- **TEXTAUSZUG**:
★ ★ ★ ★

Dies wiederum ist nicht genau nachzuvollziehen: einmal hat T.M.
offensichtlich einfach vermutet, dass "dies Heiner sein könnte",
dann wiederum steht in den Protokollen, "er habe es den Aussagen
von Siggi entnommen". Die Widersprüche konnten nicht geklärt
werden und T.M. musste zugeben, er habe unvollständige Aussagen
zu dem Zeitpunkt gemacht - angeblich um seine Freunde zu schützen.
Einen Umschwung im Aussageverhalten gab es erst Ende Dezember 1999.
Vorangegangen war die Durchsuchung des Mehringhofes. Nachdem T.M.
im Knast als Verräter und Judas beschimpft worden wäre,
hätte er freiwillig auf Einzelhaftbedingungen bestanden. Gleichzeitig
hätte er den Anwalt gewechselt. Mit der auslaufenden Kronzeugenregelung
habe sein Meinungswandel nichts zu tun gehabt, gab T.M. heute an.

★ ★ ★ ★

- **VORLIEGENDE ANGABEN**:
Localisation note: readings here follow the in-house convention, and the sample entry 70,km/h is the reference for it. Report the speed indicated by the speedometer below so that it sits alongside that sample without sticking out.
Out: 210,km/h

★ ★ ★ ★

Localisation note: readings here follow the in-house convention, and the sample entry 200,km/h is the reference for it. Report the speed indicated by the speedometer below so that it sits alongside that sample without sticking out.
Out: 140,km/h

★ ★ ★ ★

- **AUFGABE**:
Schreiben Sie bitte aus dem Textauszug wortgetreu ab, was bei den Worten „Dies wiederum ist“ anfängt und nach „Ende Dezember 1999.“ aufhört.

- **LÖSUNG**:
Dies wiederum ist nicht genau nachzuvollziehen: einmal hat T.M.
offensichtlich einfach vermutet, dass "dies Heiner sein könnte",
dann wiederum steht in den Protokollen, "er habe es den Aussagen
von Siggi entnommen". Die Widersprüche konnten nicht geklärt
werden und T.M. musste zugeben, er habe unvollständige Aussagen
zu dem Zeitpunkt gemacht - angeblich um seine Freunde zu schützen.
Einen Umschwung im Aussageverhalten gab es erst Ende Dezember 1999.